Optimization terminated with error:
  Line search failed to achieve a sufficient decrease, no more progress can be made

Update: I thought maybe singularities near zero for the scale parameters might be the problem, so I used boundary avoiding gamma(2, 1) parameters as recommended in the user guide. Didn’t help. Trying to sample with the default 4 chains with 2000 iterations gets stuck at iteration 200/2000 (warmup).

Have you tried this with a subset of the data? A hierarchical model with 1000 groups and 1000 observations per group is going to take a while with HMC.

@stijn

Yeah, scaling down the size of the dataset helps enormously. Full bayes actually works and MAP doesn’t error if I keep the data set to about 10K points. I’m guessing the log probability gradient was blowing up with the full dataset?

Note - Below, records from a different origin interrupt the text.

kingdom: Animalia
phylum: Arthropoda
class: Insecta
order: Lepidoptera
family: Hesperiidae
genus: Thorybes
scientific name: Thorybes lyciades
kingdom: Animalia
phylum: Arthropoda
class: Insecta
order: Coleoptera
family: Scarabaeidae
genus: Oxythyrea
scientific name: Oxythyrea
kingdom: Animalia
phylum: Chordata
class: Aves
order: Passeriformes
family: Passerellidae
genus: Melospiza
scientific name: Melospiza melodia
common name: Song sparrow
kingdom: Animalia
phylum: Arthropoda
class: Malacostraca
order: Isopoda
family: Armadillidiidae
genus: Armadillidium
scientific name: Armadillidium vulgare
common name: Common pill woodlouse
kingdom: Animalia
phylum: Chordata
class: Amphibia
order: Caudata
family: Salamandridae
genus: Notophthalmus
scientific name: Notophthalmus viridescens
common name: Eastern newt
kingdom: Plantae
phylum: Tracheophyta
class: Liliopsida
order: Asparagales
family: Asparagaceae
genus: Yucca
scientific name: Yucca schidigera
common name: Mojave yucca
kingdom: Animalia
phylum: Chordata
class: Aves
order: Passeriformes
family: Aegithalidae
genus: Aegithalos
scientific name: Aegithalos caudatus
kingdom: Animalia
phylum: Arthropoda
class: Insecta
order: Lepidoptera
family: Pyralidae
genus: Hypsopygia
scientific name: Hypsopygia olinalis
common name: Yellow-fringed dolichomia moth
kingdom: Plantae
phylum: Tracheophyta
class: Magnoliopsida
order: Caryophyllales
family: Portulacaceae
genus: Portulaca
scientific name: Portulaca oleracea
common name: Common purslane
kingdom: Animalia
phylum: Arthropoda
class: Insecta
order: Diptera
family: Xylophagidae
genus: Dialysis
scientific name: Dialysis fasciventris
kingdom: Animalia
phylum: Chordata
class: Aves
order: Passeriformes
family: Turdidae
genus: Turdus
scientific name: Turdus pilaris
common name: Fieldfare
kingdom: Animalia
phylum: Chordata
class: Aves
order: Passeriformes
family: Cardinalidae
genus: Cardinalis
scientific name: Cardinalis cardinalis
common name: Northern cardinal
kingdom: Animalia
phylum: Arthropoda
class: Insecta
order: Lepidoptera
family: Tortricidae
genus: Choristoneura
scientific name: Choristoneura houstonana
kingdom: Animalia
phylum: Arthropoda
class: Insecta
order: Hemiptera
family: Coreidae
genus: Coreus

Not sure what a correct way of handling larger datasets is, but in any case this topic can be closed I guess. Thanks for the help

It’s possible that the MAP problem and the Full Bayes problem are unrelated. Maximum likelihoods can blow up with corner solutions (\sigma = 0). Full Bayes could be a computational problem (too much information can cause strong correlations between parameters) or a memory problem (too many parameters x iterations to keep track of).